-- EXERCISE PROMPT --
Could you copy each line of the listing that holds "staff"?

-- PROVIDED DATA --
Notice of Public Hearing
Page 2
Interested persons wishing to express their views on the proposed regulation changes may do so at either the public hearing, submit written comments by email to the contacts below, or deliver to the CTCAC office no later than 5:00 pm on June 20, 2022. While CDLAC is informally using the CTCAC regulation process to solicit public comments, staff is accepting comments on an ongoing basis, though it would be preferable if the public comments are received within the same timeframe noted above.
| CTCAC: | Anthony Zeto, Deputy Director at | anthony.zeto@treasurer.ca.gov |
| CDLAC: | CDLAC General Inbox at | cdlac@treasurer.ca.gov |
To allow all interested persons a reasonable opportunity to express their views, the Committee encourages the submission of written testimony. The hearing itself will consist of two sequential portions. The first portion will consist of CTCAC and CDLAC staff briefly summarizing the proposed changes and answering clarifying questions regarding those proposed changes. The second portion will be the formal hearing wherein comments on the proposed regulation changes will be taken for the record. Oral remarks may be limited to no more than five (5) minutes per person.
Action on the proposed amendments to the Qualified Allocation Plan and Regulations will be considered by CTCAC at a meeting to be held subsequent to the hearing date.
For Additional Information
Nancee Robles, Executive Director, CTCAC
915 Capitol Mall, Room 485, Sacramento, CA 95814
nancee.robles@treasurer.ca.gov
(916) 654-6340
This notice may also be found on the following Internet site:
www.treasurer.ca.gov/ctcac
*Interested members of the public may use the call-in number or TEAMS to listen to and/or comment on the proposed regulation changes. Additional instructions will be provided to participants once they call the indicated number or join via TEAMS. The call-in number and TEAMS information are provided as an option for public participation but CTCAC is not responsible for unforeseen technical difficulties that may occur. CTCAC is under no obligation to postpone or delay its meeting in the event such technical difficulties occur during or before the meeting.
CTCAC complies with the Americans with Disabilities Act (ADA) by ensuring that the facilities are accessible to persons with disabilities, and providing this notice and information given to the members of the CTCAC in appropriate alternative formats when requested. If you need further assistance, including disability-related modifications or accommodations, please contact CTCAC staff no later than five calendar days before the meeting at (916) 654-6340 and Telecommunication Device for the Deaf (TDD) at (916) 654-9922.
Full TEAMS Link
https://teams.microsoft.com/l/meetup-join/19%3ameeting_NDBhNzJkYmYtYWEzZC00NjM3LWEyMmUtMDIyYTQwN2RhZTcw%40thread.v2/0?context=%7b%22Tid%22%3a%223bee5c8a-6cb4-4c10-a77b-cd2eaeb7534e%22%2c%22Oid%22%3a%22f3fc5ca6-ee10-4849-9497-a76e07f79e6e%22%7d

---

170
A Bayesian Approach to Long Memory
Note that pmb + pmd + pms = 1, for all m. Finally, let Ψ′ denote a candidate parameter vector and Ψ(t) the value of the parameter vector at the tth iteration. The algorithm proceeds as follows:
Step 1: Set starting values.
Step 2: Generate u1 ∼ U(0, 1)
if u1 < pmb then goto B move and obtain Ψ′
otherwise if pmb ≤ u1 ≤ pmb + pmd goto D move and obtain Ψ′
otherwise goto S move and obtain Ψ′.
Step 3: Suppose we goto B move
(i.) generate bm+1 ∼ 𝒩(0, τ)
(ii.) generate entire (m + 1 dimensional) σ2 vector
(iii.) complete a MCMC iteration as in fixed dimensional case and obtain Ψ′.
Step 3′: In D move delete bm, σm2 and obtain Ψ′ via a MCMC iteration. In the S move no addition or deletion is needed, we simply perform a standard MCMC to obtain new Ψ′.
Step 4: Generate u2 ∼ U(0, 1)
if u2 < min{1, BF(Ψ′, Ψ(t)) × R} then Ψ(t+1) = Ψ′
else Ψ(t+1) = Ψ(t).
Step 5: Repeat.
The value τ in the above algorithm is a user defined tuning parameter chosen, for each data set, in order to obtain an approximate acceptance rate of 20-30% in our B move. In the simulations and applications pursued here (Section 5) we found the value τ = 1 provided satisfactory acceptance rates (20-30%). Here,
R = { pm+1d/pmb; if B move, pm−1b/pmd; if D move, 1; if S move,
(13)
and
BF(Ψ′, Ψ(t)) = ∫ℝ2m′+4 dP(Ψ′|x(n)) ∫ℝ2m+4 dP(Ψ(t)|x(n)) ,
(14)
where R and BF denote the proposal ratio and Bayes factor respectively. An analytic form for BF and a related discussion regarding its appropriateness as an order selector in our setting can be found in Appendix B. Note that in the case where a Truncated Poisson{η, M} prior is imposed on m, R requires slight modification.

--

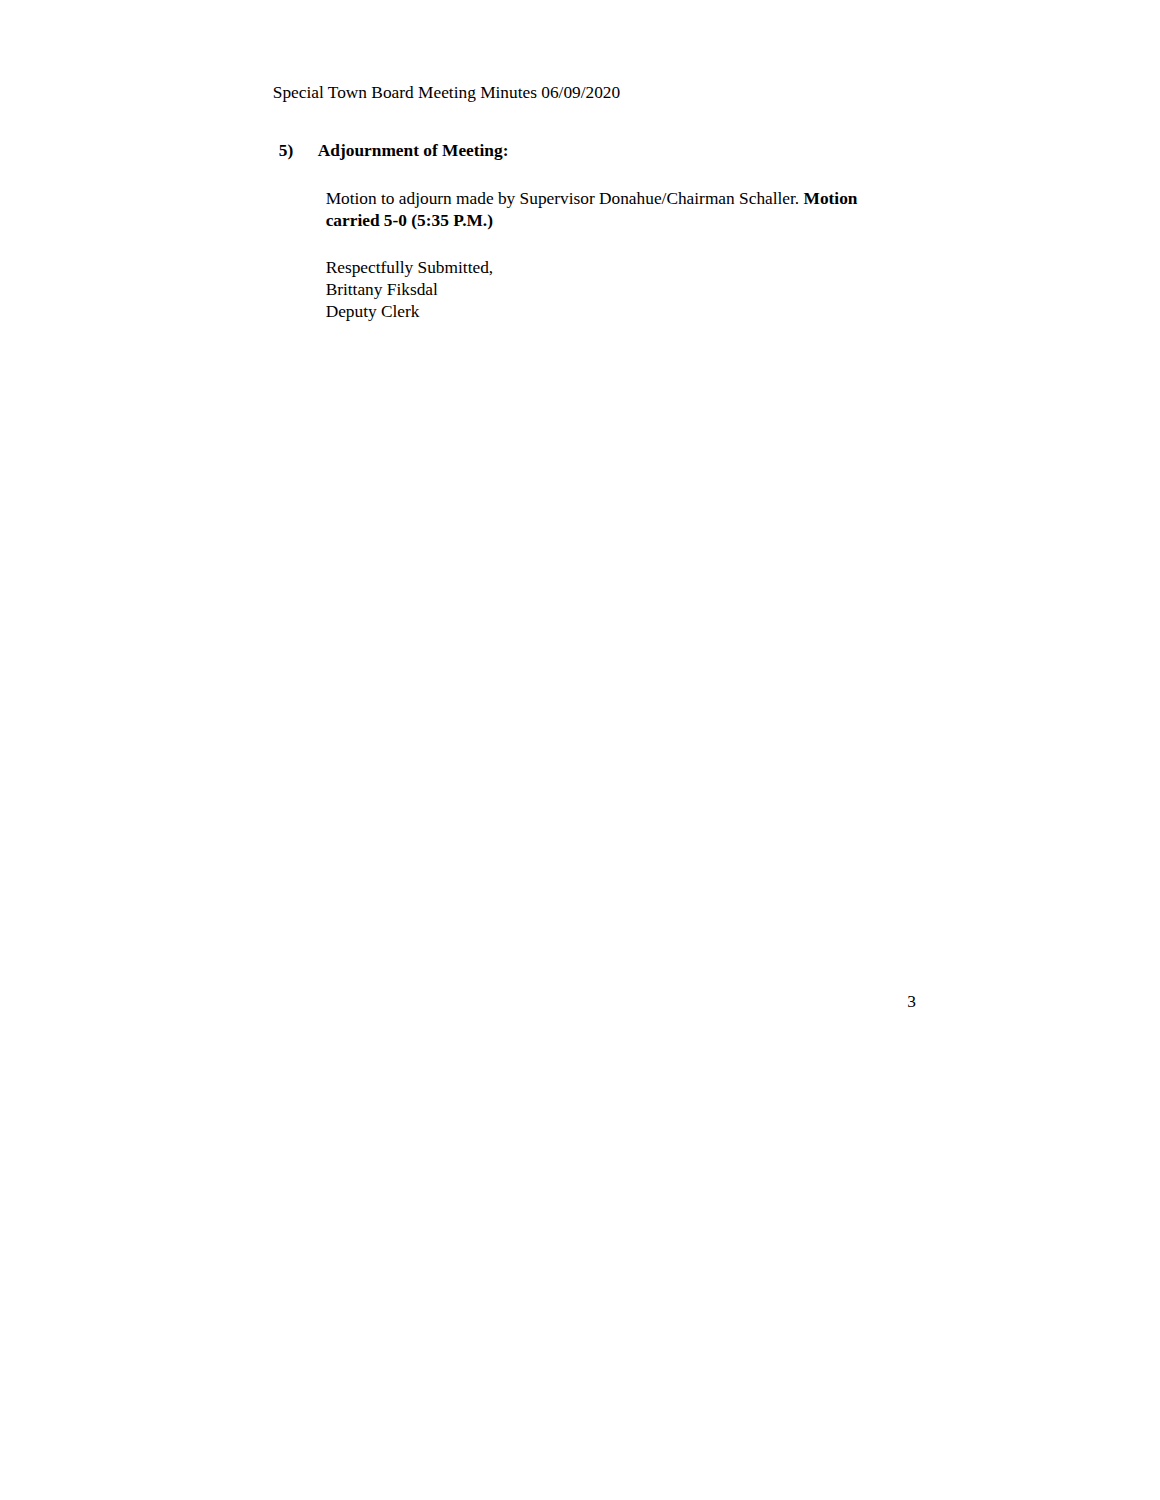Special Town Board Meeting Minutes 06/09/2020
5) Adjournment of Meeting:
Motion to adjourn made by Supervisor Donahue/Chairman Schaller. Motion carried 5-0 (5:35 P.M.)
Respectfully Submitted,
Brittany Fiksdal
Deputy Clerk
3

-- EXERCISE RESPONSE --
Interested persons wishing to express their views on the proposed regulation changes may do so at either the public hearing, submit written comments by email to the contacts below, or deliver to the CTCAC office no later than 5:00 pm on June 20, 2022. While CDLAC is informally using the CTCAC regulation process to solicit public comments, staff is accepting comments on an ongoing basis, though it would be preferable if the public comments are received within the same timeframe noted above.
To allow all interested persons a reasonable opportunity to express their views, the Committee encourages the submission of written testimony. The hearing itself will consist of two sequential portions. The first portion will consist of CTCAC and CDLAC staff briefly summarizing the proposed changes and answering clarifying questions regarding those proposed changes. The second portion will be the formal hearing wherein comments on the proposed regulation changes will be taken for the record. Oral remarks may be limited to no more than five (5) minutes per person.
CTCAC complies with the Americans with Disabilities Act (ADA) by ensuring that the facilities are accessible to persons with disabilities, and providing this notice and information given to the members of the CTCAC in appropriate alternative formats when requested. If you need further assistance, including disability-related modifications or accommodations, please contact CTCAC staff no later than five calendar days before the meeting at (916) 654-6340 and Telecommunication Device for the Deaf (TDD) at (916) 654-9922.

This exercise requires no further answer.